Worcester Warriors are preparing for what might be their last ever home game
Worcester Warriors are preparing for what might be their last ever home gameProfimedia
Steve Diamond has said a Worcester side on the brink of going bust plan to treat their English Premiership rugby union clash at home to Newcastle on Saturday as if it is the club's last game at Sixways.  

Worcester, burdened by debts of over £25 million ($28 million, 28 million euros), have until Monday to avoid suspension from all competitions by convincing England's governing Rugby Football Union by providing evidence of required insurance cover, the funds to meet payroll and a plan to end their financial crisis.

Warriors rugby director Diamond said recent days at the Midlands side had amounted to a "period of near-purgatory", amid a rising tide of anger towards co-owners Colin Goldring and Jason Whittingham,.

Diamond, speaking at a pre-match news conference on Friday, said: "Our mindset tomorrow is that it's our last game at Sixways, ever.

"I am really proud of the lads going out tomorrow. There is no team-talk needed.
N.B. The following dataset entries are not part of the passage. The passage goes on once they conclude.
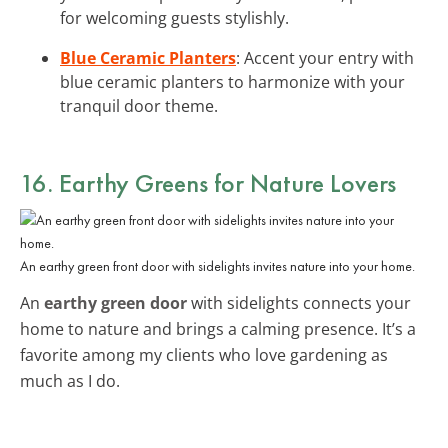
for welcoming guests stylishly.
Blue Ceramic Planters
: Accent your entry with
blue ceramic planters to harmonize with your
tranquil door theme.
16. Earthy Greens for Nature Lovers
An earthy green front door with sidelights invites nature into your home.
An
earthy green door
with sidelights connects your
home to nature and brings a calming presence. It’s a
favorite among my clients who love gardening as
much as I do.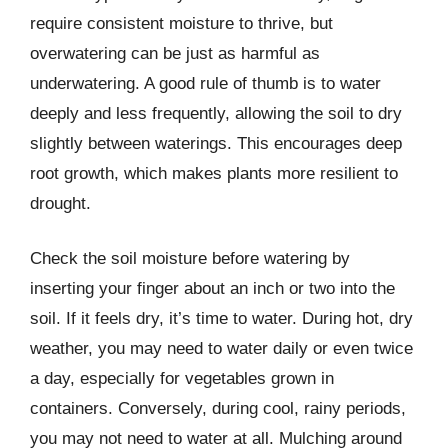
require consistent moisture to thrive, but
overwatering can be just as harmful as
underwatering. A good rule of thumb is to water
deeply and less frequently, allowing the soil to dry
slightly between waterings. This encourages deep
root growth, which makes plants more resilient to
drought.
Check the soil moisture before watering by
inserting your finger about an inch or two into the
soil. If it feels dry, it’s time to water. During hot, dry
weather, you may need to water daily or even twice
a day, especially for vegetables grown in
containers. Conversely, during cool, rainy periods,
you may not need to water at all. Mulching around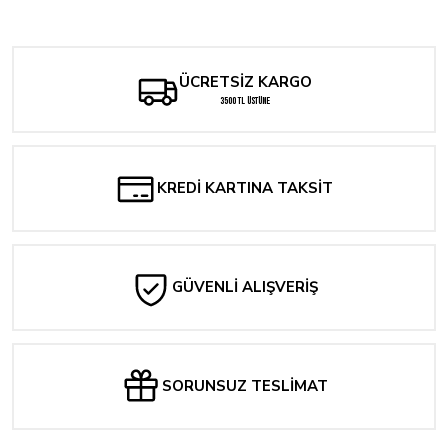
Deadpool: Badder Blood #1 Panosian Variant
2.145,60 TL
1.501,92 TL
286,08 TL
ÜCRETSİZ KARGO
3500 TL ÜSTÜNE
KREDİ KARTINA TAKSİT
GÜVENLİ ALIŞVERİŞ
SORUNSUZ TESLİMAT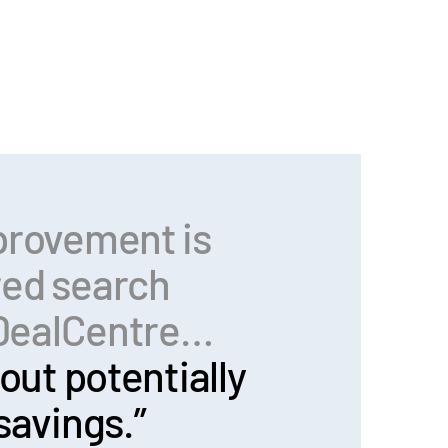
provement is
red search
n DealCentre…
out potentially
savings.”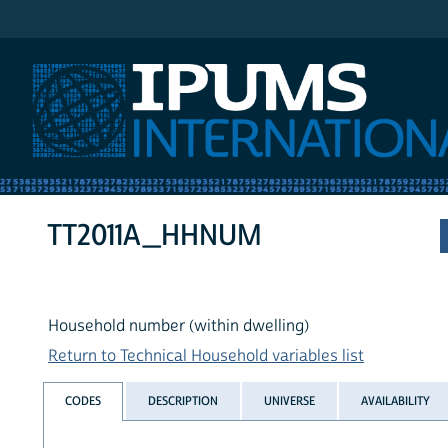
IPUMS International
TT2011A_HHNUM
Household number (within dwelling)
Return to Technical Household variables list
CODES
DESCRIPTION
UNIVERSE
AVAILABILITY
"And we are going out into Worcester tomorrow night for a pint as a team. We are going to find some nice little bars and nightclubs for older gentlemen like me to stand in the corner."

Culture minister Stuart Andrew told lawmakers on Thursday the British government would put the Warriors into administration if it was the "most viable option" to save the club.
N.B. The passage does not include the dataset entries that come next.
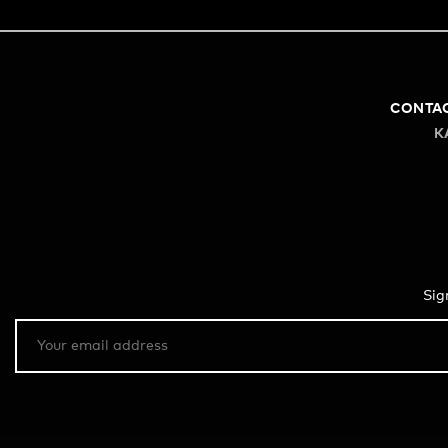
CONTA
K
Sig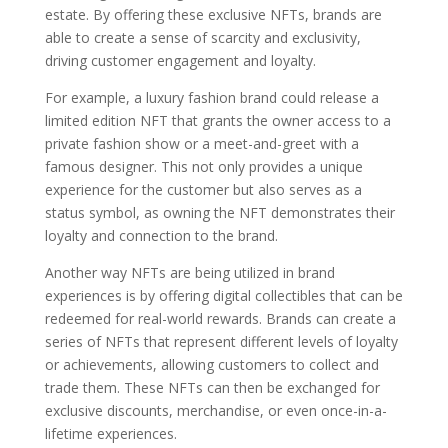
estate. By offering these exclusive NFTs, brands are
able to create a sense of scarcity and exclusivity,
driving customer engagement and loyalty.
For example, a luxury fashion brand could release a
limited edition NFT that grants the owner access to a
private fashion show or a meet-and-greet with a
famous designer. This not only provides a unique
experience for the customer but also serves as a
status symbol, as owning the NFT demonstrates their
loyalty and connection to the brand.
Another way NFTs are being utilized in brand
experiences is by offering digital collectibles that can be
redeemed for real-world rewards. Brands can create a
series of NFTs that represent different levels of loyalty
or achievements, allowing customers to collect and
trade them. These NFTs can then be exchanged for
exclusive discounts, merchandise, or even once-in-a-
lifetime experiences.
Diamond added Friday that the current situation was unsustainable, with many Worcester players and staff yet to receive their full salaries for August.

"We have been in this period of near-purgatory for a while now, and it is starting to come to a head, no doubt with us potentially being suspended on Monday," he said. "It is sad, and it is diabolical that it has been allowed to walk itself to the graveyard, virtually."

Diamond said he sympathised with the position officials would face if Worcester were suspended as "you can't have a team not playing five or six games and put them back in".

But the former Sale supremo said were suspension and entering administration to happen, Worcester could be back up and running within weeks.

"If the right investor with the right capital investment, working capital money, comes in, then you wouldn't have to be Warren Buffett (the American billionaire businessman) to turn it round," he said.

Worcester are not the only one of the Premiership's 13 clubs facing financial collapse.

Wasps, twice European champions, announced Wednesday an intention to appoint administrators after failing to meet a May deadline to repay £35 million in bonds, which helped finance their relocation to Coventry from London in 2014.